© Elisabeth Kruger / WWF-US

Features

A new Arctic future

  • Climate Change
  • Pan-Arctic

The latest climate science report from the UN’s Intergovernmental Panel on Climate Change (IPCC) was released on 28 February. While last fall’s IPCC report summarized the latest research on the state of climate change across the physical world, this report outlines the impacts of the climate crisis: what it means for us and the nature we depend on. It also assesses how we can adapt to the coming changes and the options we have in building a resilient future.

In the Arctic, the impacts of the climate crisis are hardest felt but they also affect many parts of the world. Extreme Arctic temperatures and ice loss contribute directly to rising global sea levels and exacerbate severe weather events in the Northern Hemisphere, such as storms, floods, droughts, heatwaves, and cold snaps. Anticipated warming will thaw permafrost over large areas of the Arctic leading to the release of more greenhouse gases to the atmosphere, adding to global warming.

The report not only brings into view the impacts hitting the Arctic with full force, but also how they are changing the lives of those who live there. With the Arctic warming 2 to 3 times the global rate, climate impacts there offer a glimpse of what is coming to other parts of the world.

© Elisabeth Kruger/WWF-US

Coastal erosion is accelerating in many parts of the Arctic, which has some of the highest rates of erosion on the planet. The melting sea ice leaves shorelines bare to take the battering of rising tides and increasingly severe storms, ripping off as much as 5 meters of coastline annually in some areas of Alaska.
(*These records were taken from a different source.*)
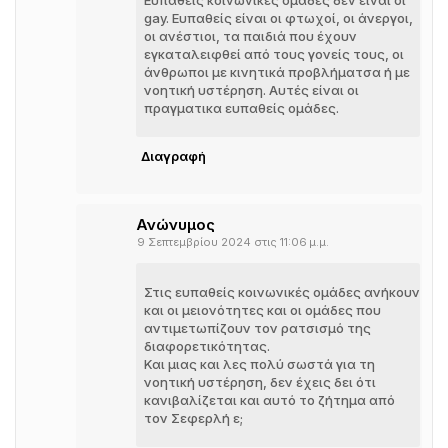
Ευπαθείς κοινωνικές ομάδες δεν είναι οι
gay. Ευπαθείς είναι οι φτωχοί, οι άνεργοι,
οι ανέστιοι, τα παιδιά που έχουν
εγκαταλειφθεί από τους γονείς τους, οι
άνθρωποι με κινητικά προβλήματσα ή με
νοητική υστέρηση. Αυτές είναι οι
πραγματικα ευπαθείς ομάδες.
Διαγραφή
Ανώνυμος
9 Σεπτεμβρίου 2024 στις 11:06 μ.μ.
Στις ευπαθείς κοινωνικές ομάδες ανήκουν
και οι μειονότητες και οι ομάδες που
αντιμετωπίζουν τον ρατσισμό της
διαφορετικότητας.
Και μιας και λες πολύ σωστά για τη
νοητική υστέρηση, δεν έχεις δει ότι
κανιβαλίζεται και αυτό το ζήτημα από
τον Σεφερλή ε;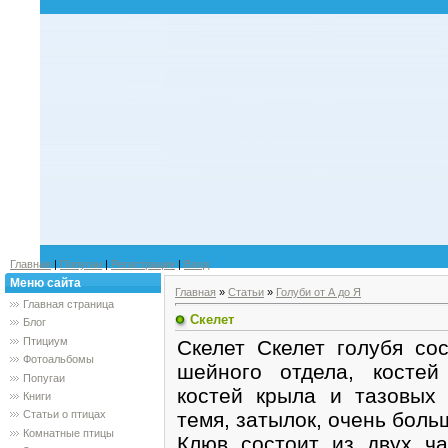
Главная
|
Попугаи
|
Регистрация
|
Вход
Меню сайта
Главная
»
Статьи
»
Голуби от А до Я
Главная страница
Скелет
Блог
Птициум
Скелет Скелет голубя сос
Фотоальбомы
шейного отдела, костей
Попугаи
костей крыла и тазовых 
Книги
темя, затылок, очень боль
Статьи о птицах
Комнатные птицы
Клюв состоит из двух ча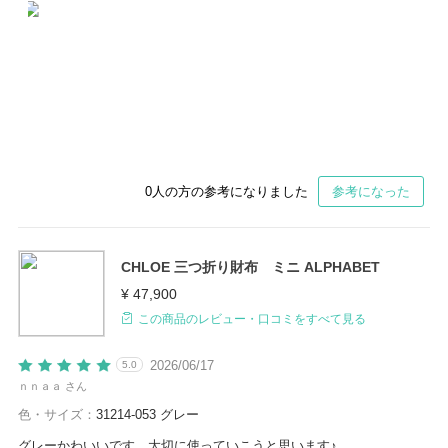
0
人の方の参考になりました
参考になった
CHLOE 三つ折り財布 ミニ ALPHABET
¥ 47,900
この商品のレビュー・口コミをすべて見る
2026/06/17
5.0
ｎｎａａ さん
色・サイズ：
31214-053 グレー
グレーかわいいです。大切に使っていこうと思います♪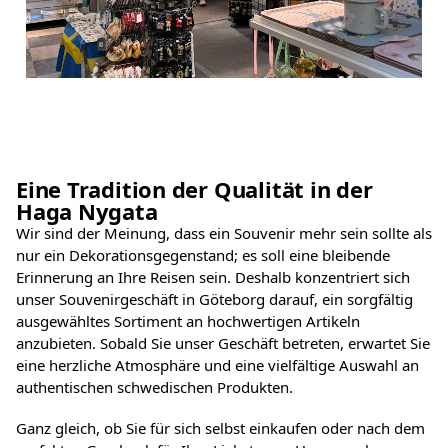
Eine Tradition der Qualität in der
Haga Nygata
Wir sind der Meinung, dass ein Souvenir mehr sein sollte als
nur ein Dekorationsgegenstand; es soll eine bleibende
Erinnerung an Ihre Reisen sein. Deshalb konzentriert sich
unser Souvenirgeschäft in Göteborg darauf, ein sorgfältig
ausgewähltes Sortiment an hochwertigen Artikeln
anzubieten. Sobald Sie unser Geschäft betreten, erwartet Sie
eine herzliche Atmosphäre und eine vielfältige Auswahl an
authentischen schwedischen Produkten.
Ganz gleich, ob Sie für sich selbst einkaufen oder nach dem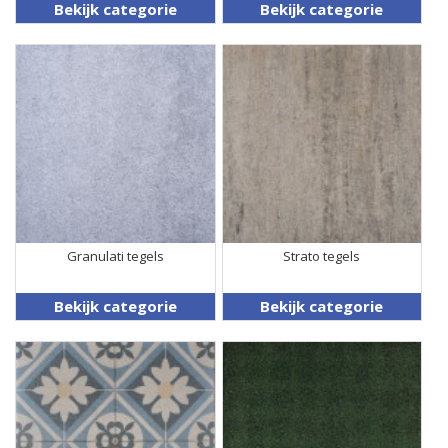
Bekijk categorie
Bekijk categorie
Granulati tegels
Strato tegels
Bekijk categorie
Bekijk categorie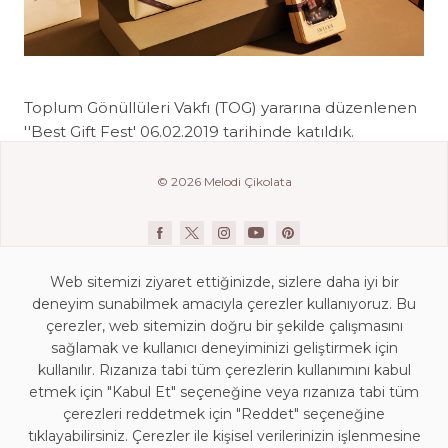
Toplum Gönüllüleri Vakfı (TOG) yararına düzenlenen
''Best Gift Fest' 06.02.2019 tarihinde katıldık.
© 2026 Melodi Çikolata
Web sitemizi ziyaret ettiğinizde, sizlere daha iyi bir
deneyim sunabilmek amacıyla çerezler kullanıyoruz. Bu
çerezler, web sitemizin doğru bir şekilde çalışmasını
sağlamak ve kullanıcı deneyiminizi geliştirmek için
kullanılır. Rızanıza tabi tüm çerezlerin kullanımını kabul
İletişim Bilgileri
etmek için "Kabul Et" seçeneğine veya rızanıza tabi tüm
KVKK Aydınlatma Beyanı
çerezleri reddetmek için "Reddet" seçeneğine
Mağaza Aydınlatma Beyanı
tıklayabilirsiniz. Çerezler ile kişisel verilerinizin işlenmesine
Entire communities are facing these losses and damages, some are relocating already and more will be forced to leave their homes and livelihoods in the years to come. Such a response is not an adaptation, it is retreat in face of the unmanageable.

As the melting sea ice recedes, new economic prospects are opening for natural resources extraction and new shipping routes. However, the economic opportunities associated with these activities, do not necessarily benefit those living in the Arctic.

Increased shipping means increased potential for oil spills, increased underwater noise, and severed sea ice travel routes for Arctic wildlife and people. Alongside the runaway warming in the Arctic, expanding industry and increased shipping raises risks the availability of traditional foods such as reindeer and caribou, whales, and seals. And during many parts of the year, there are no alternative food sources. Food shortages together with other climate risks to livelihoods, cultures, and human health are already slamming many local and Indigenous communities.

The report stresses that many of the changes we see in the Arctic caused by the climate crisis are now irreversible. The round-trip option is no longer available, and the investments and planning needed to adapt to a new Arctic future are severely lacking.

© Elisabeth Kruger / WWF-US

Global leaders, including the leaders from Arctic countries, must commit to the critical enabler of adaptation and climate resilient development: keeping global temperature rise to a maximum of 1.5 degrees C by halving emissions from fossil fuels during this critical decade.

But the fundamental changes ahead do not mean people and institutions in the Arctic should throw up their hands in despair. Hope lies in the report’s findings that nature is our ally and people cooperating in new, forward-looking and just ways can alleviate many impacts. Nature plays a critical role in this struggle, helping us adapting to the changes and embarking on climate resilient development.

Let’s build on these findings and work together to help nature adapt – as an investment into our common Arctic future and to reduce the disastrous climate impacts in the Arctic and the rest of the planet. Let’s start by establishing a network of marine conservation areas in the Arctic that supports the resilience of unique Arctic ecosystems, cultures, and livelihoods, and reduces the multiple pressures caused by expanding industries.

Governments need to work together with communities using science-based, local and Indigenous knowledge. The unique Arctic ecosystems must be conserved, protected, and sustainably managed, to support the resilience of Arctic nature and people, and to alleviate the climate change impacts that are shattering Arctic communities.

Quick action is needed before the irreversible changes become too many.